### [Trecho do documento]
══════
Fato social, então, é toda maneira de atuar, fixa ou não, suscetível de exercer sobre os indivíduos uma coerção exterior; ou, que é geral na extensão de uma sociedade dada, conservando existência própria, independente de suas manifestações individuais (1963, p. 12).

Portanto, segundo esquema proposto por Celso A. Pinheiro Castro (1998, p. 61) o fato social:

·         É exterior às consciências individuais;

·         Exerce coerção sobre os indivíduos;

·         Apresenta generalidade no meio do grupo.

Os fatos sociais são elementos exteriores ao indivíduo, que de algum modo influenciam e modelam seu comportamento, sendo a exterioridade e a coação seus elementos constitutivos. Consistem na forma de agir, pensar e sentir exteriores ao indivíduo e estão dotados de um pode coação em virtude do qual se impõem. Não são idéias ou valores abstratos, mas manifestações que podem ser observadas e medidas, bastante concretas para serem quantificadas e verificadas. Devendo, pois, ser tratados como coisas (SORIANO, 1997, p. 92).

Já as regras do método sociológico podem ser resumidas em três regras básicas:

1.    O fato social deve ser tratado como coisa, que significa tudo o que se opõe à idéia;

2.    No tratamento dos fatos sociais devem-se afastar todas as prenoções, os preconceitos;

3.    Definir com precisão o objeto da investigação, procurando agrupar aqueles que manifestem características comuns.
══════
### [Informações fornecidas]

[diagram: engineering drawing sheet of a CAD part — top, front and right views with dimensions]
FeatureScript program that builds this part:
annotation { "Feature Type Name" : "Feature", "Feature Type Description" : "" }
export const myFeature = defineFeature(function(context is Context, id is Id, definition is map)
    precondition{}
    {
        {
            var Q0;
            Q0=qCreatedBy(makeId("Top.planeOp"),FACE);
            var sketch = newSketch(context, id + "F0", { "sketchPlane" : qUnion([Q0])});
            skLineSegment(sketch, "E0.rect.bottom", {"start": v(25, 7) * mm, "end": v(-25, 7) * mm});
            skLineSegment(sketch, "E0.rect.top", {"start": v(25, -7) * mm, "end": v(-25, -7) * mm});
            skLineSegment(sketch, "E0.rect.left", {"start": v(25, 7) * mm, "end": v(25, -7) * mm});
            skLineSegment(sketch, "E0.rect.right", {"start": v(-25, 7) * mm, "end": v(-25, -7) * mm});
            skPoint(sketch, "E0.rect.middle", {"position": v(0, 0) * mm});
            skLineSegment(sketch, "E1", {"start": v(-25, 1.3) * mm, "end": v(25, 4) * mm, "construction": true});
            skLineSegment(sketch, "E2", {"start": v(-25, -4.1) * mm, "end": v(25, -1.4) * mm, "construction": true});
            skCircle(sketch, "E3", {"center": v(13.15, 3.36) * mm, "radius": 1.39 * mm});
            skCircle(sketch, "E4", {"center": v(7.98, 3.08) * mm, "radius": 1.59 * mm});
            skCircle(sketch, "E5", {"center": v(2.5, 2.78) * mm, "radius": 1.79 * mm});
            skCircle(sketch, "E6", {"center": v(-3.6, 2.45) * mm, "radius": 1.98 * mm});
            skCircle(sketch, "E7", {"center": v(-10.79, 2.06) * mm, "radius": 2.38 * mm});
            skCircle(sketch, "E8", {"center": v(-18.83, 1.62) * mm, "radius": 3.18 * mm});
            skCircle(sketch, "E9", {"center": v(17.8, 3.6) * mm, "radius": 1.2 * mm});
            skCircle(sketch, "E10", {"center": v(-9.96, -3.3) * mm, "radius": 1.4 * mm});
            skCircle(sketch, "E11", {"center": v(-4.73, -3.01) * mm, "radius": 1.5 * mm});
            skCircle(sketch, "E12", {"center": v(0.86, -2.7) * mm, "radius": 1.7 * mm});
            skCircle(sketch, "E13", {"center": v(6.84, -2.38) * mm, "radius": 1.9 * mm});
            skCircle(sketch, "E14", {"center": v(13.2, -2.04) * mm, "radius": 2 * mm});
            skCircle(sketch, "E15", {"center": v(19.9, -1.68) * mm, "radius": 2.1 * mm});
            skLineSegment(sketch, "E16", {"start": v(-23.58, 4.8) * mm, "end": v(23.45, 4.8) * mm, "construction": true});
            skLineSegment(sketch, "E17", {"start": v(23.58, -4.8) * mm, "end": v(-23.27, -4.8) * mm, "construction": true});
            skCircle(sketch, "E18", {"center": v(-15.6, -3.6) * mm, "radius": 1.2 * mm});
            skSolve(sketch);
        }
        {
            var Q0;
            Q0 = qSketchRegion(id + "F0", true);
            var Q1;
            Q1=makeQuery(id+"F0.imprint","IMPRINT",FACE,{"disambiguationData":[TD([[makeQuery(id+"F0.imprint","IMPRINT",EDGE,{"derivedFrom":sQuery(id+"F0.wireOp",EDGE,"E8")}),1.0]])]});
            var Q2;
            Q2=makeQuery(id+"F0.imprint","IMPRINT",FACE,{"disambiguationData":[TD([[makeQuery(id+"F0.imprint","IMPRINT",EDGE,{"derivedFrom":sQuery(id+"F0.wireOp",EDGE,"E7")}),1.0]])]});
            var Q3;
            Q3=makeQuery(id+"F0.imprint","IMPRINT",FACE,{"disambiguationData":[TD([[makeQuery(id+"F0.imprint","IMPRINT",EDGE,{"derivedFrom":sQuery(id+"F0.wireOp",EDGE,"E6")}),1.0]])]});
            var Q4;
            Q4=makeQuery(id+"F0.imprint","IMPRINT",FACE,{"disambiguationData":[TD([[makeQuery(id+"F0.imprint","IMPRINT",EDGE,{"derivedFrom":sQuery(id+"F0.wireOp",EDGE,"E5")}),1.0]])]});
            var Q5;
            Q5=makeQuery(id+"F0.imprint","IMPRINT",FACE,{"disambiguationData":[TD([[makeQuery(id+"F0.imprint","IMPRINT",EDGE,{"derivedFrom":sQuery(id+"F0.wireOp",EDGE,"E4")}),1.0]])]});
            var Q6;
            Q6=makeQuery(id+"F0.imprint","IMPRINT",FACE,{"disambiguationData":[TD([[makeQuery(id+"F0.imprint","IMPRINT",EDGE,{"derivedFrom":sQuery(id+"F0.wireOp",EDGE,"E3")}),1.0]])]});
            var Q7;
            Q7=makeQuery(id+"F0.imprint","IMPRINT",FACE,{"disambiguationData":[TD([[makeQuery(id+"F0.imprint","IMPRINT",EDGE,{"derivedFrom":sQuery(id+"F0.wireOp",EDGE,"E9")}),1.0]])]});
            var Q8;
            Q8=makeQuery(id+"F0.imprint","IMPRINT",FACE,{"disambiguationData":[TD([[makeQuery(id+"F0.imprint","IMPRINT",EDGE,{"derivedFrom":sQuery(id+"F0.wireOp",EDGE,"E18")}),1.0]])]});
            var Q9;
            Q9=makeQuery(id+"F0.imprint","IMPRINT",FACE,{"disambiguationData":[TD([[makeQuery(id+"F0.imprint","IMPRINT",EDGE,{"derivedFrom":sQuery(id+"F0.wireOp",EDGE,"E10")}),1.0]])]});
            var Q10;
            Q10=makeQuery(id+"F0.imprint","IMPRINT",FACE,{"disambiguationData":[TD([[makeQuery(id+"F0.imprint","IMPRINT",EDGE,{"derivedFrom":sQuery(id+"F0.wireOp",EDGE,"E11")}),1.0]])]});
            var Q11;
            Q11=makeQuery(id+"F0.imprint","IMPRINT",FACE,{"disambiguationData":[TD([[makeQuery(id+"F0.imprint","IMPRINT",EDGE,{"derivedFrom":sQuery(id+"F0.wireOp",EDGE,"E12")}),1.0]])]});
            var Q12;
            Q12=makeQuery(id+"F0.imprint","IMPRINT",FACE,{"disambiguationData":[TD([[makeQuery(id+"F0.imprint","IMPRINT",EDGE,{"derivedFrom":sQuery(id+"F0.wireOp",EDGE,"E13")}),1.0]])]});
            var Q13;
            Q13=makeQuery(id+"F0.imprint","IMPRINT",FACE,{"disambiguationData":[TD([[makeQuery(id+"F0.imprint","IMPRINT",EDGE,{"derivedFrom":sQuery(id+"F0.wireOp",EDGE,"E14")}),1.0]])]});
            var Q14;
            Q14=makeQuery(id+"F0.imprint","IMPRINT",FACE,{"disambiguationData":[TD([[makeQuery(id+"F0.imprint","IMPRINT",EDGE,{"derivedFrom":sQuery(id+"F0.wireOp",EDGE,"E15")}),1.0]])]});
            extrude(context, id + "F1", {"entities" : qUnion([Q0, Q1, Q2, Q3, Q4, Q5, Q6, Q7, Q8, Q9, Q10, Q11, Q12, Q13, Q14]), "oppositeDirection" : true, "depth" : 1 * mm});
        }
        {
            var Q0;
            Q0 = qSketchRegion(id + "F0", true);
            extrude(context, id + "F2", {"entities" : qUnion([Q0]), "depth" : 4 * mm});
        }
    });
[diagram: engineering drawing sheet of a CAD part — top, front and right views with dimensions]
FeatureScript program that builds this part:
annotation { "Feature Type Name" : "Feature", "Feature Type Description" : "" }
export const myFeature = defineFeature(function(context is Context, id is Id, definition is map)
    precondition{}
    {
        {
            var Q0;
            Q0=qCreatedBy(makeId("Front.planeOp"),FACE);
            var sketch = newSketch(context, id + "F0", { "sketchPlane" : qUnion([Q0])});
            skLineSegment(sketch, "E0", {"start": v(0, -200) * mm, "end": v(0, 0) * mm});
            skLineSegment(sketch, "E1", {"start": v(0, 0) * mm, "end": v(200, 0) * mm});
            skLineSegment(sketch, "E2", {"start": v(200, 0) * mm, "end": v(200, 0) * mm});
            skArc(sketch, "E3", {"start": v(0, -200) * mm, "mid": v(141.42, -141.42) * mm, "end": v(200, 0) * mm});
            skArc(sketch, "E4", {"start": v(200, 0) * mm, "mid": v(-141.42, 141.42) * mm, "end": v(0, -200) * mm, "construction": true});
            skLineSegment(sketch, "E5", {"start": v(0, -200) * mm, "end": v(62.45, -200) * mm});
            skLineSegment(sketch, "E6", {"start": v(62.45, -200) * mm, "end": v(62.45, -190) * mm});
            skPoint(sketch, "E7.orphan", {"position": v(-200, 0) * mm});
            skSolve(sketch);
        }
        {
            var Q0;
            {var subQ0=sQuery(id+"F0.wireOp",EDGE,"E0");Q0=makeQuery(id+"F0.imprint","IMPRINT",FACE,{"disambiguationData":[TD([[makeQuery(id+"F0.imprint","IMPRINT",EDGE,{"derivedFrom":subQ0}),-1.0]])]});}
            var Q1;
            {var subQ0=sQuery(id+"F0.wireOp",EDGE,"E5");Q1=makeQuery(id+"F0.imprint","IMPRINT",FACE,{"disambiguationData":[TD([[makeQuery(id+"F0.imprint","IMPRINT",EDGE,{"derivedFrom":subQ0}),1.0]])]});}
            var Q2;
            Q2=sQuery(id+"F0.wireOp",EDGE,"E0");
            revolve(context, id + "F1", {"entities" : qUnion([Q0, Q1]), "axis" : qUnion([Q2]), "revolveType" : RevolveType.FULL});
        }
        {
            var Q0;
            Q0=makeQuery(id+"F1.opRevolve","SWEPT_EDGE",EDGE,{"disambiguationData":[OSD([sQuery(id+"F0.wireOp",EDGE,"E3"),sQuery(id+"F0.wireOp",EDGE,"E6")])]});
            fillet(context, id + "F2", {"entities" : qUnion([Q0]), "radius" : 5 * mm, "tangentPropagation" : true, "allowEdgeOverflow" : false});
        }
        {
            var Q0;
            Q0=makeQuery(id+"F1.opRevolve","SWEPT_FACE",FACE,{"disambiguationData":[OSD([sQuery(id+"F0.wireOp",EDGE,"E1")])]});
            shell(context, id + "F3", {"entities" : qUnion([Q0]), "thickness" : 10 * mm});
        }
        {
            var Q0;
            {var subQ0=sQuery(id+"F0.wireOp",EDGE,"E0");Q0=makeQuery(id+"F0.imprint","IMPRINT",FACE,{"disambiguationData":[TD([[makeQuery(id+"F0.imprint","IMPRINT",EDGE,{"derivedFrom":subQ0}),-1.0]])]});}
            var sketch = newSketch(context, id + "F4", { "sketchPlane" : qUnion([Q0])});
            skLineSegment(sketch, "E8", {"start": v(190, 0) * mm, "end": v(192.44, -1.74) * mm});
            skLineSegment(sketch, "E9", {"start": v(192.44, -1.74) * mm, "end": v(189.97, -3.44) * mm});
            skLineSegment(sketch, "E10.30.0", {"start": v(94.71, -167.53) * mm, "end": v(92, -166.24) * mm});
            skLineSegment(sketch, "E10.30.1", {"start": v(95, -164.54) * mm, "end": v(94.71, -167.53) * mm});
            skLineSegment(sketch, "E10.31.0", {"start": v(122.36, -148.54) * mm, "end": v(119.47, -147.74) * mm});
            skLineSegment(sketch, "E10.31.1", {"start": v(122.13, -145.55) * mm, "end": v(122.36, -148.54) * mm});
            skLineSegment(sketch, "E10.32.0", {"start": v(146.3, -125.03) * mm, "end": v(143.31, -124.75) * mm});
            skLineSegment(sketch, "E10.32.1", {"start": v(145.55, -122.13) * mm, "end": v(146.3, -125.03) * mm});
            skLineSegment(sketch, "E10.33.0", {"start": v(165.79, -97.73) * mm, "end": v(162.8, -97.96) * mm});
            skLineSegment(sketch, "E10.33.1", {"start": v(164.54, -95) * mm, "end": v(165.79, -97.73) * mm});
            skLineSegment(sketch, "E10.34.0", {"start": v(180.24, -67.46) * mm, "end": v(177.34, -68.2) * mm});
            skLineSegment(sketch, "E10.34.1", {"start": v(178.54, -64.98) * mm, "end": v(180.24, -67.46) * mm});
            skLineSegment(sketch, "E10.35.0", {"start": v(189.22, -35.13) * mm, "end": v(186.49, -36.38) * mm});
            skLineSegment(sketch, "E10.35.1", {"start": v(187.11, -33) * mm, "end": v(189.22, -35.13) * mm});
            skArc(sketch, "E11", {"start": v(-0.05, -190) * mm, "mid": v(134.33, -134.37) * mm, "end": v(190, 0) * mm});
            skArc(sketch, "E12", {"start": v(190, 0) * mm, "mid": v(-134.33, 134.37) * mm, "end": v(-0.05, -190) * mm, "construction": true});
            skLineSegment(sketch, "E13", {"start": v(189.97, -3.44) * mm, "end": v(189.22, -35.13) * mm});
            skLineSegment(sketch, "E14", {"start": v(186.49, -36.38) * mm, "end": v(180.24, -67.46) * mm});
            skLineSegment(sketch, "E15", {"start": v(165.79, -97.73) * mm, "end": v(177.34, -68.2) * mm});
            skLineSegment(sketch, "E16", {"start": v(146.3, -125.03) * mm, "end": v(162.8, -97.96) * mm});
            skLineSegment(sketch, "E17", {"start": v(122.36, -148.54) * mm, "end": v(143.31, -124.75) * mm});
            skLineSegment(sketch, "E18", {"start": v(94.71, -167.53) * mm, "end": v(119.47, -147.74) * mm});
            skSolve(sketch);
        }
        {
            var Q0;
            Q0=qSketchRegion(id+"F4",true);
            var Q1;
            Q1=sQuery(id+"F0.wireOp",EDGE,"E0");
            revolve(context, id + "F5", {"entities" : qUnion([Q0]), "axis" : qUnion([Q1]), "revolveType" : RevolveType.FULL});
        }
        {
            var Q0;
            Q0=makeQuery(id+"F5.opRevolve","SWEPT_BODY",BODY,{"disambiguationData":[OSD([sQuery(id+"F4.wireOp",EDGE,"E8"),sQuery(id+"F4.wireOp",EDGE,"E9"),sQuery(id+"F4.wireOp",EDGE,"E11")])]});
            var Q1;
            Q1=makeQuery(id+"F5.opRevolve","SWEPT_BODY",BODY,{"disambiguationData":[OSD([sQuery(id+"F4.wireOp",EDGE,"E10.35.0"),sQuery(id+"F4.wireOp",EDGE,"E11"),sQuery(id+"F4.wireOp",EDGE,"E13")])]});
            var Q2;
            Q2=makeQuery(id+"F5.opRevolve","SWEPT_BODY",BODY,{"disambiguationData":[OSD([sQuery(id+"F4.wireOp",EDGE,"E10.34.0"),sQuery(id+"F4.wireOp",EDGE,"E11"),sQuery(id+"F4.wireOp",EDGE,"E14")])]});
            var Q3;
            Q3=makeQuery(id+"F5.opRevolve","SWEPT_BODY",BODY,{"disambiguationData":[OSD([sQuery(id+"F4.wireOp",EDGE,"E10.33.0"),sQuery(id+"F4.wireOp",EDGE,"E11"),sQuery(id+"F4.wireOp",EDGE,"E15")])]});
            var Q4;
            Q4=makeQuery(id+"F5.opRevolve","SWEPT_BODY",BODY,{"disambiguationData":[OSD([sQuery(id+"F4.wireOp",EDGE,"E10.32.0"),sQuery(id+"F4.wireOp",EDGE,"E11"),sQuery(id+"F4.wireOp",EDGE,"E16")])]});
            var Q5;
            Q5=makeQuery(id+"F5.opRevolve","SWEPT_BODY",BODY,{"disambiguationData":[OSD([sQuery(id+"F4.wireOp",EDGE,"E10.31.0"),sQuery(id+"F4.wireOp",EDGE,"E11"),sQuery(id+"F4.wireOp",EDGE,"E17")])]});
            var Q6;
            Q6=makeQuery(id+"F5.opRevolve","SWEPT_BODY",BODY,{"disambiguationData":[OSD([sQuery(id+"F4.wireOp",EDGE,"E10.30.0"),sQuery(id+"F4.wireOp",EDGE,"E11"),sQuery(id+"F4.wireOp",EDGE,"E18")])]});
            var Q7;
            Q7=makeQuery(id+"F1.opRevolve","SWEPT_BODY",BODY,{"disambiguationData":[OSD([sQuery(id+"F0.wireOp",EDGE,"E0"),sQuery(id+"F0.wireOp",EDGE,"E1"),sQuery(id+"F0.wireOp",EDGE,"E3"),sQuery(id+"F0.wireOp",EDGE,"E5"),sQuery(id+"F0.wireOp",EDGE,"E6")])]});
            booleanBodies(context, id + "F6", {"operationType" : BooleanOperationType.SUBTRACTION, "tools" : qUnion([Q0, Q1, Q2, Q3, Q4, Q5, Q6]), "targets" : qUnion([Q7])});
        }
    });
══════
Prossiga com o texto sobre o fato social e as regras do método sociológico, começando logo depois da última frase apresentada.

Dentro da teoria de Durkheim, os fatos sociais são, regra geral, conseqüências da divisão do trabalho social. Conforme já vimos, conforme do tipo de sociedade teremos uma diferente forma de integração social, chamada “solidariedade”. É assim que o autor observa que a sociedade evolui de um tempo de solidariedade original ou mecânica para um tipo de solidariedade orgânica. Segundo bem coloca Celso A. Pinheiro Castro, “na solidariedade mecânica há prevalência do grupo sobre os indivíduos. Emergem fortes estados de consciência coletiva, predominando leis penais, voltadas para a punição” (CASTRO, 1998, p. 62). Já na solidariedade orgânica:

(...) há afirmação de personalidades. Trate-se, com efeito, de uma integração voluntária. Assim, a coerção social exprime-se mais decisivamente em leis civis e administrativas, voltadas para a restauração de direitos mais que para a punição (CASTRO, 1998, p. 62).


 Conclusão

 O texto descreveu os principais aspectos históricos acerca do surgimento da Sociologia geral e jurídica, ressaltando desde as características objetivistas desprovidas de elementos epistemológicos que o fisicismo, o organicismo e o psicologismo imprimiram ao seu estudo, passando por Augusto Comte principal expoente da Sociologia Geral até Durkheim seu sucessor e criador do Estudo Jurídico Sociológico.

Dessa forma, o objetivo de facilitar o primeiro contato do acadêmico de direito com a temática da Sociologia Jurídica de Durkheim, utilizando-se de linguagem simples e didática, buscando a ampliação do domínio desse ramo do ensino foi atingido.


REFERÊNCIAS

BÚRIGO, Fábio Luiz e SILVA, José Carlos da. A metodologia e a epistemologia na sociologia de Durkheim e de Max Weber, Revista eletrônica dos pós-graduados em sociologia política da UFSC, vol 1, nº 1 (1), agosto-dezembro, 2003, p. 128-148. Em: <www.emtese.ufsc.br>. Acesso em: 10 de janeiro de 2010.

CASTRO, Celso A. Pinheiro de Castro.  Sociologia do direito. 5 ed. São Paulo: Atlas, 1998.

CAVALIERI FILHO, Sérgio. Programa de sociologia jurídica. 10 ed. Rio de Janeiro: Forense, 2002.

DURKHEIM, Émile. As regras do método sociológico. 3 ed. São Paulo: Nacional, 1963.

MACHADO NETO, A. L. Sociologia jurídica. 6 ed. São Paulo: Saraiva, 1987.

ROSS, Alf. Sobre el derecho y la justicia. Buenos Aires: Eudeba, 1963.

SILVEIRA, Daniel Barile da. Max Weber e Hans Kelsen: a sociologia e a dogmática jurídicas. In: Revista Uratagua, Revista acadêmica multidiciplinar, nº 5, dez-mar, Maringá,2004.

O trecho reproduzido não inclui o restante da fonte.